Teradata is pulling out of the marketing software market to concentrate on data and analytics in a move aimed at saving the firm $120m next year, as its core data warehousing business slows.
The company’s so-called “transformational changes” include offering software-only versions of its products and being available on Amazon Web Services in the first quarter of 2016.
The firm has typically sold integrated data warehousing systems, but that market has been hit by the adoption of cloud computing as well as big data.
Last month, the company consolidated its automated online advertising and customer marketing services into one centralised data management platform.
By selling its marketing applications business, Teradata said it will focus solely on growing its data and analytics unit. It is currently evaluating how many jobs will go as a result of the move.
The news comes as Teradata is cutting its outlook for the fourth quarter and 2015; the firm now expects revenue to decline between 6% and 8% in 2015.
In the third quarter, Teradata reported earnings of $78m, on revenue of $606m, down 9% from a year ago.
On a conference call with analysts, Teradata CEO Mike Koehler said the company’s move to put its software on public and private clouds should expand the market. In addition, Teradata will focus its big data investments.
He said: “Our first initiative is to expand our core data warehouse market opportunity where we are positioned as the leaders today, and represents the majority of our revenue. As noted on our last earnings call, we’ve been reengineering our core Teradata database for more than a year now to make it available as software only for both public and private clouds. This extends the market opportunity significantly for our core data warehouse business.

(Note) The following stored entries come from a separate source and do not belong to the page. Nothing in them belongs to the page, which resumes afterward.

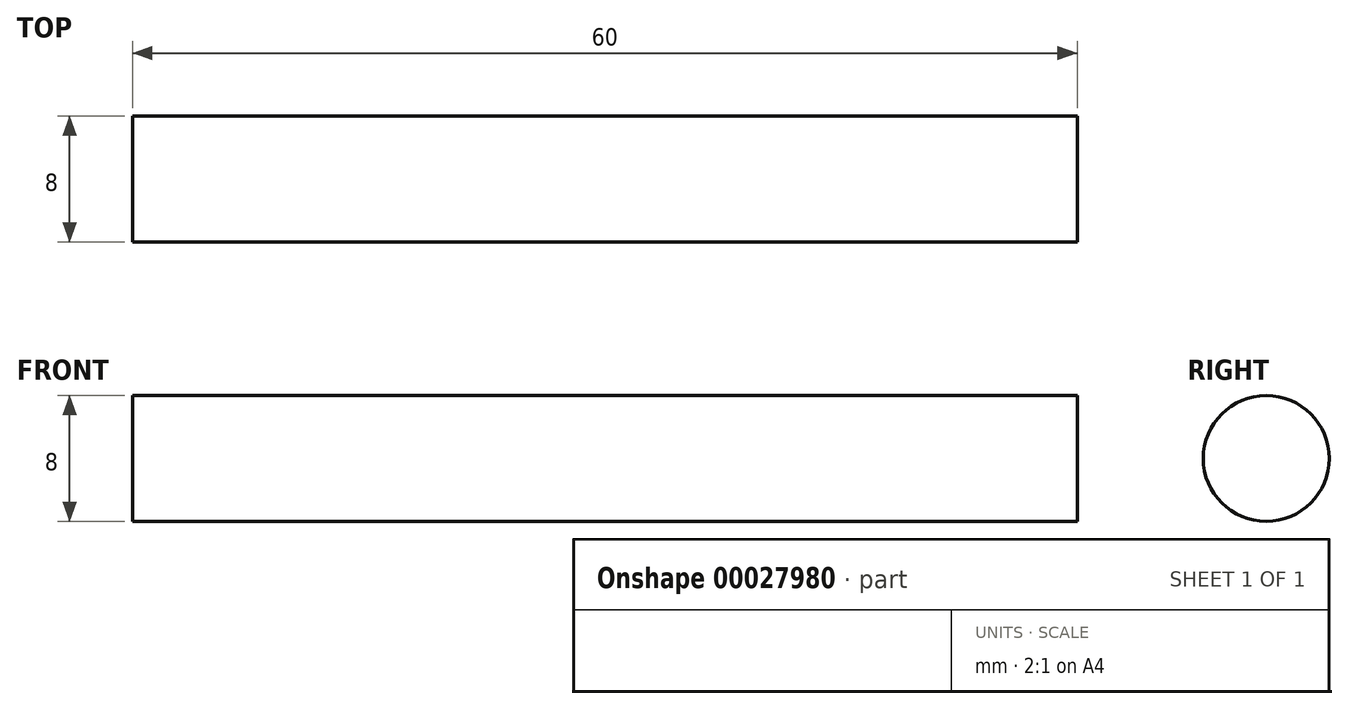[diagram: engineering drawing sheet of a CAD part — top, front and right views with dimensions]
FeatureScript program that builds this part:
annotation { "Feature Type Name" : "Feature", "Feature Type Description" : "" }
export const myFeature = defineFeature(function(context is Context, id is Id, definition is map)
    precondition{}
    {
        {
            var Q0;
            Q0=qCreatedBy(makeId("Right.planeOp"),FACE);
            var sketch = newSketch(context, id + "F0", { "sketchPlane" : qUnion([Q0])});
            skCircle(sketch, "E0", {"center": v(0, 0) * mm, "radius": 4 * mm});
            skSolve(sketch);
        }
        {
            var Q0;
            Q0=qSketchRegion(id+"F0",true);
            extrude(context, id + "F1", {"entities" : qUnion([Q0]), "endBound" : BoundingType.SYMMETRIC, "depth" : 60 * mm});
        }
    });
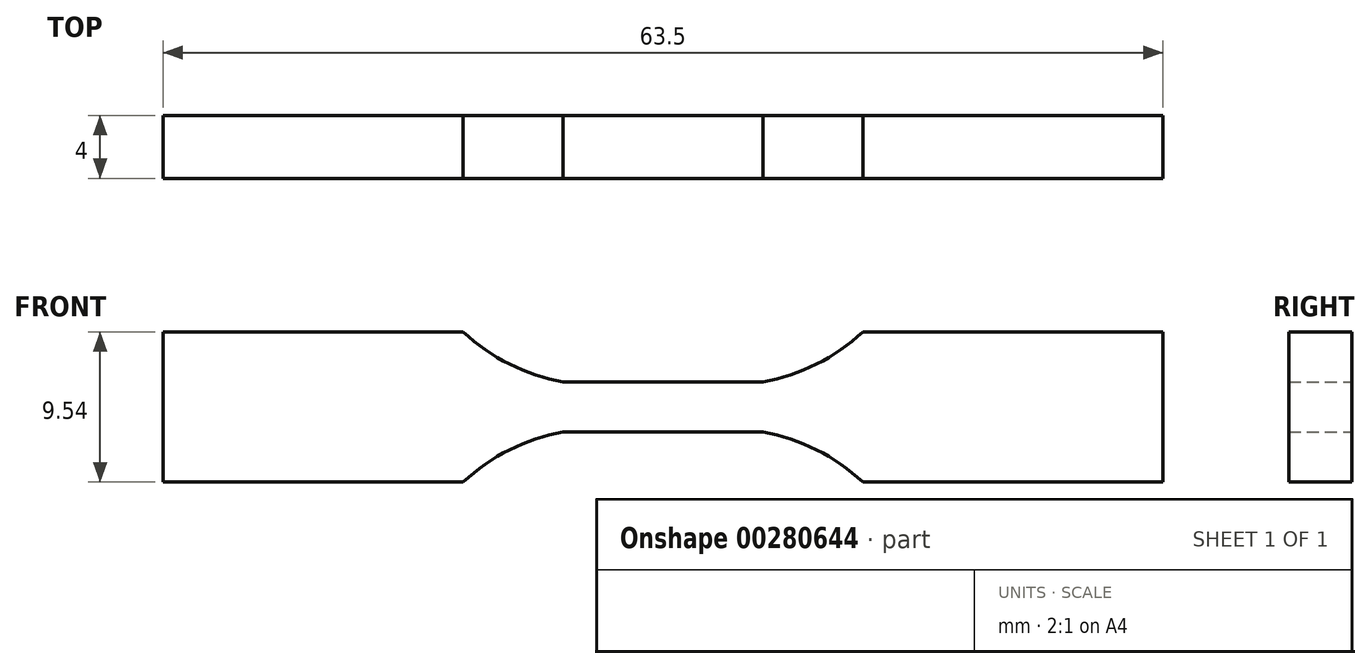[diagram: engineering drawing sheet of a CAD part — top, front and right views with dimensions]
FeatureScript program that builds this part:
annotation { "Feature Type Name" : "Feature", "Feature Type Description" : "" }
export const myFeature = defineFeature(function(context is Context, id is Id, definition is map)
    precondition{}
    {
        {
            var Q0;
            Q0=qCreatedBy(makeId("Front.planeOp"),FACE);
            var sketch = newSketch(context, id + "F0", { "sketchPlane" : qUnion([Q0])});
            skLineSegment(sketch, "E0", {"start": v(0, 1.6) * mm, "end": v(6.35, 1.6) * mm});
            skArc(sketch, "E1", {"start": v(6.35, 1.59) * mm, "mid": v(9.75, 2.72) * mm, "end": v(12.7, 4.76) * mm});
            skLineSegment(sketch, "E2", {"start": v(12.7, 4.76) * mm, "end": v(31.75, 4.76) * mm});
            skLineSegment(sketch, "E3.MirrorCS", {"start": v(12.7, -4.76) * mm, "end": v(31.75, -4.76) * mm});
            skLineSegment(sketch, "E4.MirrorCS", {"start": v(0, -1.6) * mm, "end": v(6.35, -1.6) * mm});
            skArc(sketch, "E5.MirrorCS", {"start": v(6.35, -1.59) * mm, "mid": v(9.75, -2.72) * mm, "end": v(12.7, -4.77) * mm});
            skLineSegment(sketch, "E6.MirrorCS", {"start": v(0, -1.6) * mm, "end": v(-6.35, -1.6) * mm});
            skLineSegment(sketch, "E7.MirrorCS", {"start": v(0, 1.6) * mm, "end": v(-6.35, 1.6) * mm});
            skArc(sketch, "E8.MirrorCS", {"start": v(-6.35, -1.59) * mm, "mid": v(-9.75, -2.72) * mm, "end": v(-12.7, -4.77) * mm});
            skLineSegment(sketch, "E9.MirrorCS", {"start": v(-12.7, -4.76) * mm, "end": v(-31.75, -4.76) * mm});
            skLineSegment(sketch, "E10.MirrorCS", {"start": v(-12.7, 4.77) * mm, "end": v(-31.75, 4.76) * mm});
            skArc(sketch, "E11.MirrorCS", {"start": v(-6.35, 1.59) * mm, "mid": v(-9.75, 2.72) * mm, "end": v(-12.7, 4.77) * mm});
            skLineSegment(sketch, "E12", {"start": v(-31.75, 4.76) * mm, "end": v(-31.75, -4.76) * mm});
            skLineSegment(sketch, "E13", {"start": v(31.75, -4.76) * mm, "end": v(31.75, 4.76) * mm});
            skSolve(sketch);
        }
        {
            var Q0;
            Q0 = qSketchRegion(id + "F0", true);
            extrude(context, id + "F1", {"entities" : qUnion([Q0]), "endBound" : BoundingType.SYMMETRIC, "depth" : 4 * mm});
        }
    });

“We will release our initial software-only version for global deployment on Amazon’s cloud in the first quarter of 2016. This initial version can scale up to approximately 20 terabytes and do workloads such as departmental analytics, analytics sandboxes, smaller-sized integrated data warehouse, as well as test and development, and disaster recovery.
“Second, we will continue to rationalise our big data portfolio, focusing investments on solutions that can drive revenue growth and increase our relevance with customers in the dynamic analytic ecosystem – solutions such as Aster, where we recently announced we are making Aster analytics available on Hadoop in the second quarter of 2016 and will extend our market opportunity significantly.”